Given the equation:
[tex]d^3-12d^2-d+12=0[/tex]To solve the equation for d, follow the steps below.
Step 01: Factor by grouping.
To factor by grouping, group the polynomial into two sections.
[tex]\begin{gathered} d^3-d-12d^2+12=0 \\ \end{gathered}[/tex]First group: d³ - d.
Second group: -12d² + 12.
The first group has "d" in common, while the second group has 12 (or -12) in common.
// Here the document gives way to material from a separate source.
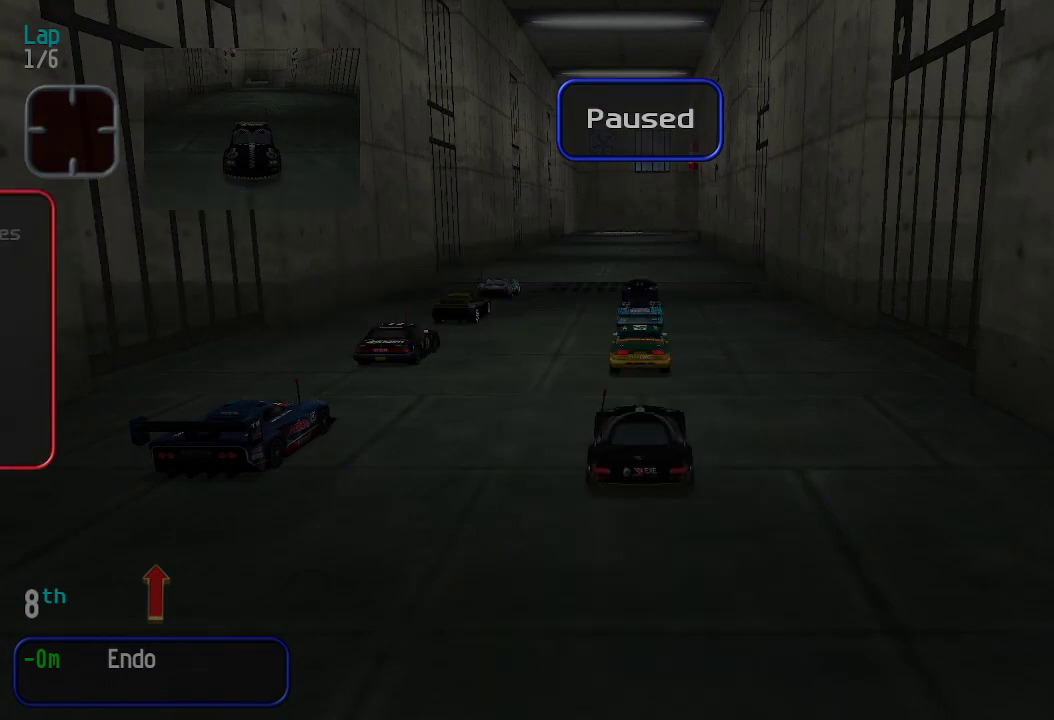
{"keys": ["right"], "events": [[484, "right", "down"]]}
To, factor out these values and write the expression again.
[tex]d*\left(d^2-1\right)-12*\left(d^2-1\right)=0[/tex]Factor out (d² - 1).
[tex](d^2-1)*(d-12)=0[/tex]Step 02: Solve for d.
In order for the product to be zero, the first term or the second group must be zero.
[tex]\begin{gathered} d^2-1=0 \\ or \\ d-12=0 \end{gathered}[/tex]Solving the first equation:
[tex]d^2-1=0[/tex]Adding 1 to both sides and then taking the square root.
[tex]\begin{gathered} d^2-1+1=0+1 \\ d^2=1 \\ \sqrt{d^2}=\pm\sqrt{1} \\ d=\pm1 \end{gathered}[/tex]Solving the second equation:
[tex]d-12=0[/tex]Adding 12 to both sides:
[tex]\begin{gathered} d-12+12=0+12 \\ d=12 \end{gathered}[/tex]Answer: d = -1, 1, 12.